Brief A: According to the passage on klerokinesis, at which university did the team that discovered it work?
Brief B: Reproduce the klerokinesis passage between "Cell division is" and "calling it klerokinesis.", inclusive, substituting "basic" for "fundamental".
Brief C: Extend the passage on klerokinesis, picking up after its final sentence.

---------- Given passage ----------

New type of cell division discovered (klerokinesis)!!

Klerokinesis - new type of cell division

Cell division is one of the most fundamental processes in biology — it's how organisms grow, repair tissues, and maintain themselves. We've known about mitosis and meiosis for well over a century. But a research team studying the cellular mechanics of cancer has now described a third type of cell division that nobody had previously recognized. They're calling it klerokinesis.

The discovery was made by Mark Burkard and his colleagues at the University of Wisconsin. They were investigating what happens when cell division goes wrong in ways that can lead to cancer, specifically looking at how chromosomes are distributed between daughter cells during division. What they found was a process that doesn't fit neatly into either of the known division types: in klerokinesis, the chromosomes are distributed asymmetrically in a way that appears to be partly random — more like a lottery than the precise choreography of normal mitosis.

What Makes It Different

In normal mitosis, a cell carefully duplicates all its chromosomes and then distributes exactly one complete copy to each of the two daughter cells. The process is highly regulated and essentially deterministic. Klerokinesis, by contrast, involves a more stochastic sorting of genetic material, potentially leaving daughter cells with different chromosome complements. This kind of uneven distribution is associated with chromosomal instability — a hallmark of many cancers.

---------- Supplied information ----------

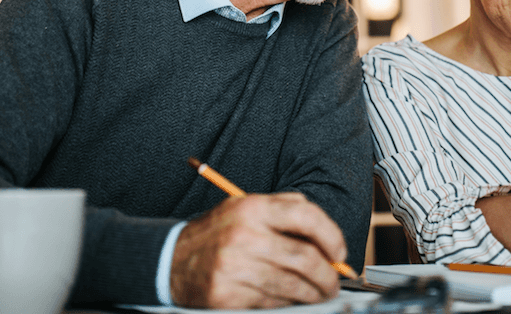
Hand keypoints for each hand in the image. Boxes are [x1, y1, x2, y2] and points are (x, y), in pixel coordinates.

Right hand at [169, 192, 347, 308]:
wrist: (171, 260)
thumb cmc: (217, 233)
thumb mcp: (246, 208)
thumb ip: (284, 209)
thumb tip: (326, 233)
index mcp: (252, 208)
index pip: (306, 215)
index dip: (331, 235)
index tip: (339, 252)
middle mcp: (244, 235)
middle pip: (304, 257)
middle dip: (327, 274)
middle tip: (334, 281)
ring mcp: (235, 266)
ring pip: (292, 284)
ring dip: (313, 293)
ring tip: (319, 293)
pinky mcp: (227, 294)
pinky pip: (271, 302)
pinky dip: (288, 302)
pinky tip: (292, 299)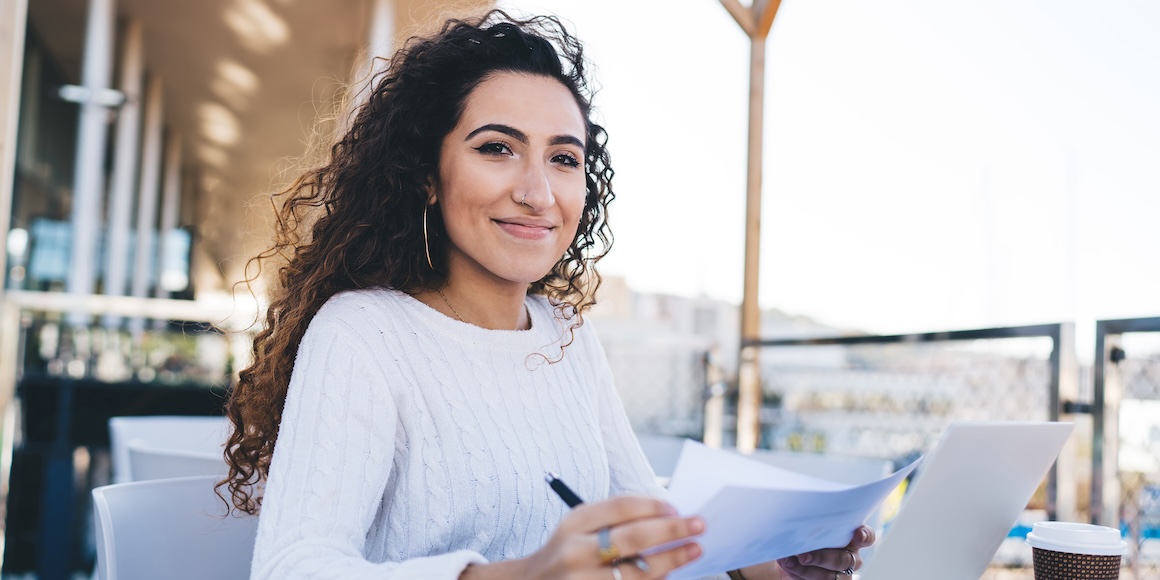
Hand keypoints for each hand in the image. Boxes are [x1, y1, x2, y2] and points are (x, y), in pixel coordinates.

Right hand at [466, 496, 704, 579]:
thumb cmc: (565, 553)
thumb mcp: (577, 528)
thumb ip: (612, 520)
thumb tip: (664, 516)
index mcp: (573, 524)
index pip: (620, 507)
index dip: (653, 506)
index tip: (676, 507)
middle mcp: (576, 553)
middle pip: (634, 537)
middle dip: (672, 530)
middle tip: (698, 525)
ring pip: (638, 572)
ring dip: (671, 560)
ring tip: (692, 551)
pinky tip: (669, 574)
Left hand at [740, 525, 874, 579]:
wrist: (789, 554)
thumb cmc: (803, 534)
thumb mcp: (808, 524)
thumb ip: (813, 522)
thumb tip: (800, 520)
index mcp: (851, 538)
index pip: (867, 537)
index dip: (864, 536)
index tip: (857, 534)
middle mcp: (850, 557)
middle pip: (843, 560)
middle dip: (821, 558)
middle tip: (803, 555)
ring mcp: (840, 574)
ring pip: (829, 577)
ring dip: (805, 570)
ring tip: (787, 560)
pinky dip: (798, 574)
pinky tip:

----------

Task output A: The University of Wisconsin.

Task output B:
Cell division is one of the most basic processes in biology — it's how organisms grow, repair tissues, and maintain themselves. We've known about mitosis and meiosis for well over a century. But a research team studying the cellular mechanics of cancer has now described a third type of cell division that nobody had previously recognized. They're calling it klerokinesis.

Task output C:
Understanding this newly described process could help explain why some cells spontaneously develop abnormal chromosome numbers, a condition called aneuploidy that's common in cancer cells and is thought to drive their aggressive behavior.

What It Means for Cancer Research

If klerokinesis is a real and consistent biological phenomenon, it opens up new questions about how cancer originates at the cellular level. Could some cells be predisposed to this kind of division? Could drugs be designed to suppress it? These are early days, and the findings were presented at a scientific meeting rather than published in a peer-reviewed journal at the time of reporting, so further validation is needed. But it's a genuinely intriguing lead in the ongoing effort to understand how cancer begins.